カバーのロゴも熱く、帯についている推薦人のコメントまでが熱かった。
――とまあ、松尾象山風に描写すると「餓狼伝」というのはこんな本である(笑)
あるいは主人公の丹波文七風に描写するとこんな感じだ。
その本は、本棚の中でも、奇妙に人眼を引いた。
しかし、派手な装丁をしているわけではなく、並外れたベストセラーというわけでもない。
一見は、どこにでもありそうな本であった。
書店でうろつく人間の何人かが、ほんの一瞬、その本に視線を止めて通り過ぎてゆくという、その程度の目立ち方である。
装丁が大きい。
並みの本よりは2倍ほど分厚い。
しかし、その本が、人の眼をいくらかなりとも引いているというのは、装丁の大きさのためではなかった。何か、不思議なものを、その本の周囲にまとっているのである。その雰囲気が、人の眼をひきつけているらしい。
――いや、そんな雰囲気はないんだけれど(笑)
さてさてさて、こんなことを書いているのは、あれである。ようやく新装版の「餓狼伝」全4巻を読み終えた記念である。新書にして14冊分の大ボリューム。これを1月半弱で読みきったのだから俺もなかなかやるもんだ。

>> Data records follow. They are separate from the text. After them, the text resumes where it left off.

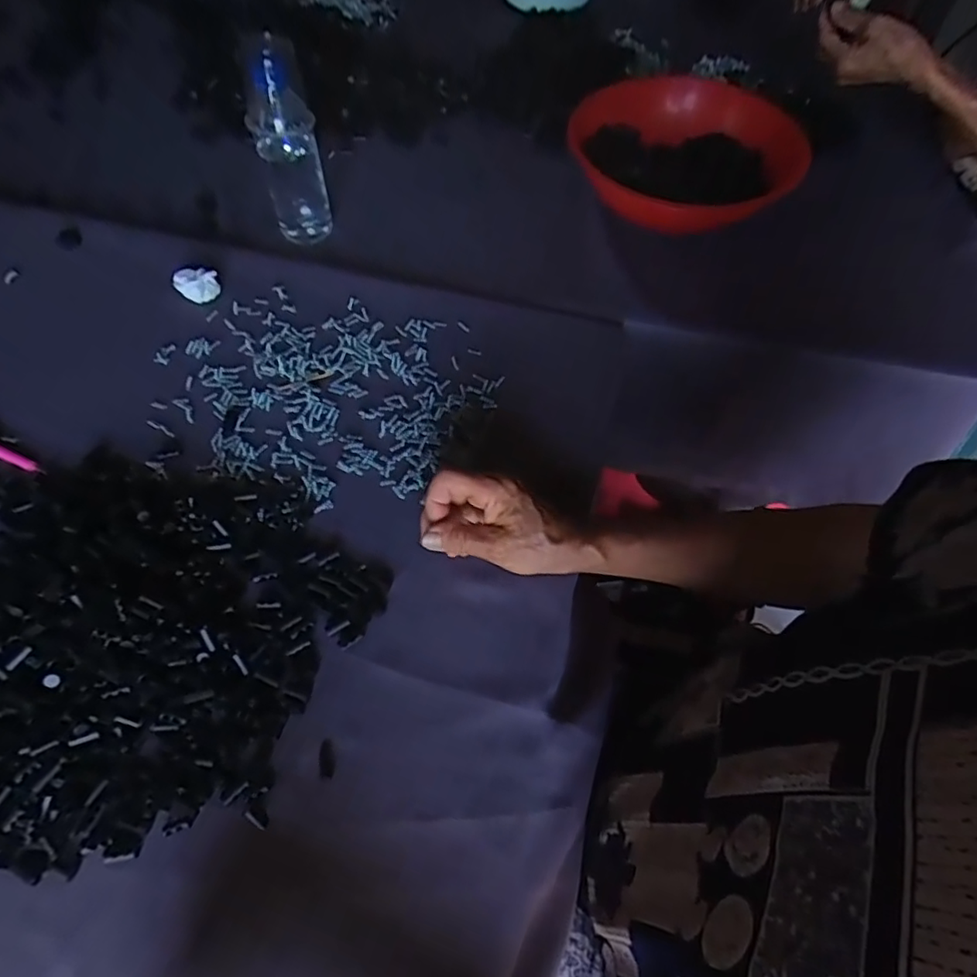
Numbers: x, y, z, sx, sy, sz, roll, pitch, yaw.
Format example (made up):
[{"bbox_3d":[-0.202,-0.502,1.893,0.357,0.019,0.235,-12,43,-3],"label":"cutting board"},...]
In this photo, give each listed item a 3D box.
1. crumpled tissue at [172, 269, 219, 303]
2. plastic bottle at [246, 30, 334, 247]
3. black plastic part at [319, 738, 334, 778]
[{"bbox_3d":[-0.289,-0.202,0.592,0.039,0.021,0.036,-22,63,-14],"label":"crumpled tissue"},{"bbox_3d":[-0.204,-0.346,0.606,0.056,0.194,0.059,-9,61,-6],"label":"plastic bottle"},{"bbox_3d":[-0.105,0.175,0.388,0.009,0.004,0.023,-7,61,-6],"label":"black plastic part"}]

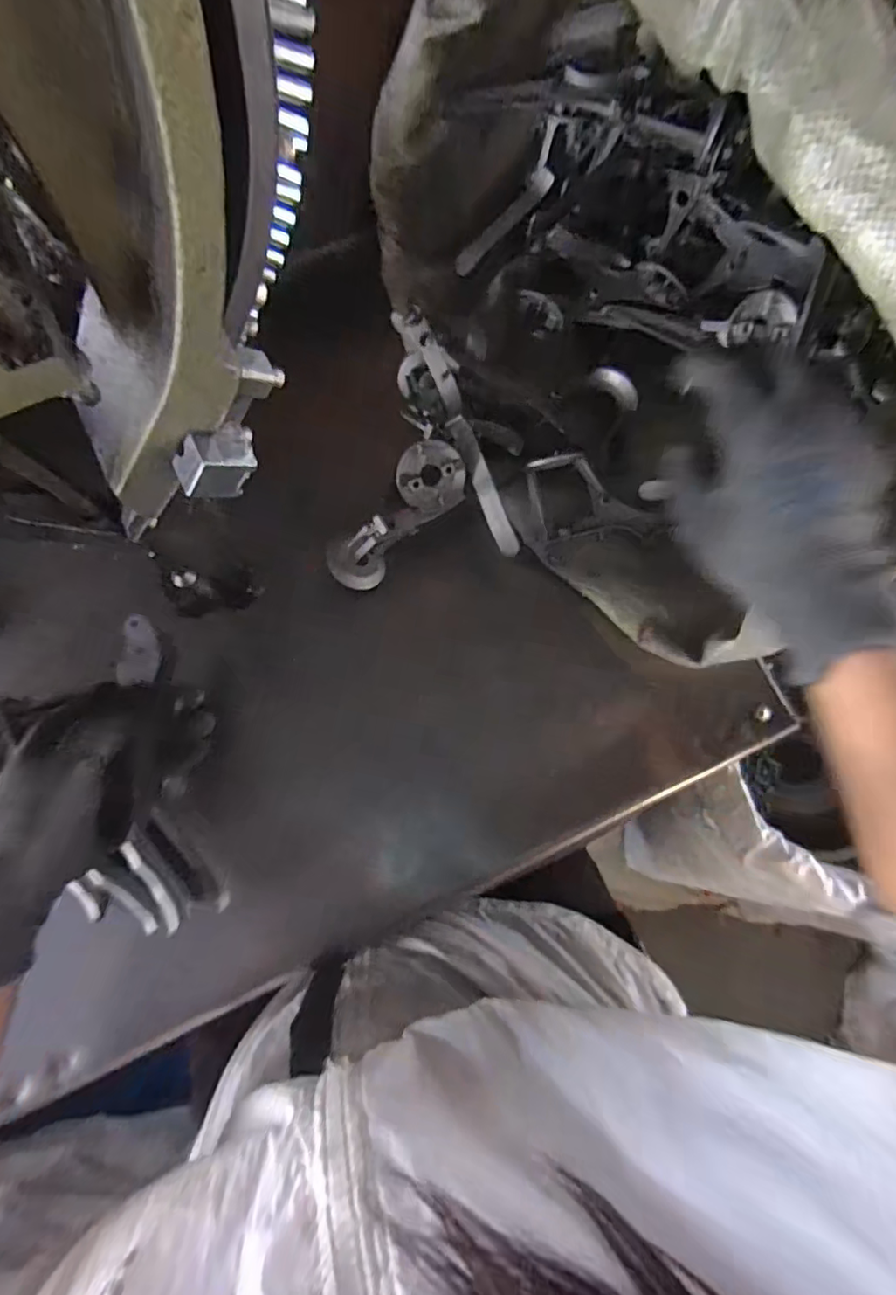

感想であるが、これはすごい。血が騒ぐ。なんつーかもう、現役復帰したくなっちまう小説である。
内容はひたすら男達が「どっちが強い」と勝負を繰り返す、基本的にはそれだけである。14巻もあって、内容はそれだけだときっぱり言える。どうだ、たまらないだろう。
ちなみに「餓狼伝」は「新・餓狼伝」として再スタートをきってます。つーか、この全4巻の「餓狼伝」では、主人公が「力石が死んだ後のジョー」並に沈んで迷走したまま終わってるので続いてもらわないと困るのだが(笑)
ところで作者は物語を終わらせるつもりがこれっぽっちもないような気がするというのに一票。